This article is part of the supplement: Eighth International Conference on Bioinformatics (InCoB2009):Computational Biology
DNA-binding residues and binding mode prediction with binding-mechanism concerned models
1 Department of Computer Science and Information Engineering, National Taiwan University, Taipei, 106, Taiwan, Republic of China
2 Department of Engineering Science and Ocean Engineering, National Taiwan University, Taipei, 106, Taiwan, Republic of China
3 Institute of Biomedical Engineering, National Taiwan University, Taipei, 106, Taiwan, Republic of China
4 Graduate Institute of Biomedical Electronics and Bioinformatics, National Taiwan University, Taipei, 106, Taiwan, Republic of China
5 Center for Systems Biology and Bioinformatics, National Taiwan University, Taipei, 106, Taiwan, Republic of China
BMC Genomics 2009, 10(Suppl 3):S23 doi:10.1186/1471-2164-10-S3-S23Published: 3 December 2009
Protein-DNA interactions are essential for fundamental biological activities including DNA transcription, replication, packaging, repair and rearrangement. Proteins interacting with DNA can be classified into two categories of binding mechanisms - sequence-specific and non-specific binding. Protein-DNA specific binding provides a mechanism to recognize correct nucleotide base pairs for sequence-specific identification. Protein-DNA non-specific binding shows sequence independent interaction for accelerated targeting by interacting with DNA backbone. Both sequence-specific and non-specific binding residues contribute to their roles for interaction.

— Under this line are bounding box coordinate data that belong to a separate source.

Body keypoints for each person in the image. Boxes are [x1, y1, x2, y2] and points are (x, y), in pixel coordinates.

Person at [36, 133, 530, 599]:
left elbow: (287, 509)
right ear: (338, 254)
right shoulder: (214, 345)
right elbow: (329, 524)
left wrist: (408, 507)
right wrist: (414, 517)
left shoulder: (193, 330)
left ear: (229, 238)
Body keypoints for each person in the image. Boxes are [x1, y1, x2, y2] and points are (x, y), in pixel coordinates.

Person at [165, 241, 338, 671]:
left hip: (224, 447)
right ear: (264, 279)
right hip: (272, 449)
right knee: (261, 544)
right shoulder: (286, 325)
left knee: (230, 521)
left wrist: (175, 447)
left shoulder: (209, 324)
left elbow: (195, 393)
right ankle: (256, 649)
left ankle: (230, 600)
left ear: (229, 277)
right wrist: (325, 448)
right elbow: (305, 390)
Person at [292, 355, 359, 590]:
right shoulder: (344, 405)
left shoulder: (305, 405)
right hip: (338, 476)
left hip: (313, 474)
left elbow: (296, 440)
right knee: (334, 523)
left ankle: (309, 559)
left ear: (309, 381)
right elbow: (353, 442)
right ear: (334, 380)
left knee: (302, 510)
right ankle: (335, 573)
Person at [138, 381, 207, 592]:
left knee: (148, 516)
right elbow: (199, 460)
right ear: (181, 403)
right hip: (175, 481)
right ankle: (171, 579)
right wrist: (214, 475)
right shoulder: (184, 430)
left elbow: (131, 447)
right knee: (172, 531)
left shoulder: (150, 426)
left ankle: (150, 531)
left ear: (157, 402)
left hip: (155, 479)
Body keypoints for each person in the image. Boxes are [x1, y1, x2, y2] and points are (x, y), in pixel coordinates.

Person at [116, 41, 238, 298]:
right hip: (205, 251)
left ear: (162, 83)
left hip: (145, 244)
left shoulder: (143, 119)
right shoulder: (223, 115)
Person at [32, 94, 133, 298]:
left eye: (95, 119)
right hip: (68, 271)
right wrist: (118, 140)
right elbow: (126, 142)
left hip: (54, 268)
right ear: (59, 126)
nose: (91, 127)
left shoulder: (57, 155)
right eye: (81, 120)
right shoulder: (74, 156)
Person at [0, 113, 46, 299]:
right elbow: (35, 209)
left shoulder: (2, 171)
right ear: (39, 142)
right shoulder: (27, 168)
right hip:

The proposed framework has two stage predictors: DNA-binding residues prediction and binding mode prediction. In the first stage - DNA-binding residues prediction, the predictor for DNA specific binding residues achieves 96.45% accuracy with 50.14% sensitivity, 99.31% specificity, 81.70% precision, and 62.15% F-measure. The predictor for DNA non-specific binding residues achieves 89.14% accuracy with 53.06% sensitivity, 95.25% specificity, 65.47% precision, and 58.62% F-measure. While combining prediction results of sequence-specific and non-specific binding residues with OR operation, the predictor achieves 89.26% accuracy with 56.86% sensitivity, 95.63% specificity, 71.92% precision, and 63.51% F-measure. In the second stage, protein-DNA binding mode prediction achieves 75.83% accuracy while using support vector machine with multi-class prediction.
This article presents the design of a sequence based predictor aiming to identify sequence-specific and non-specific binding residues in a transcription factor with DNA binding-mechanism concerned. The protein-DNA binding mode prediction was introduced to help improve DNA-binding residues prediction. In addition, the results of this study will help with the design of binding-mechanism concerned predictors for other families of proteins interacting with DNA.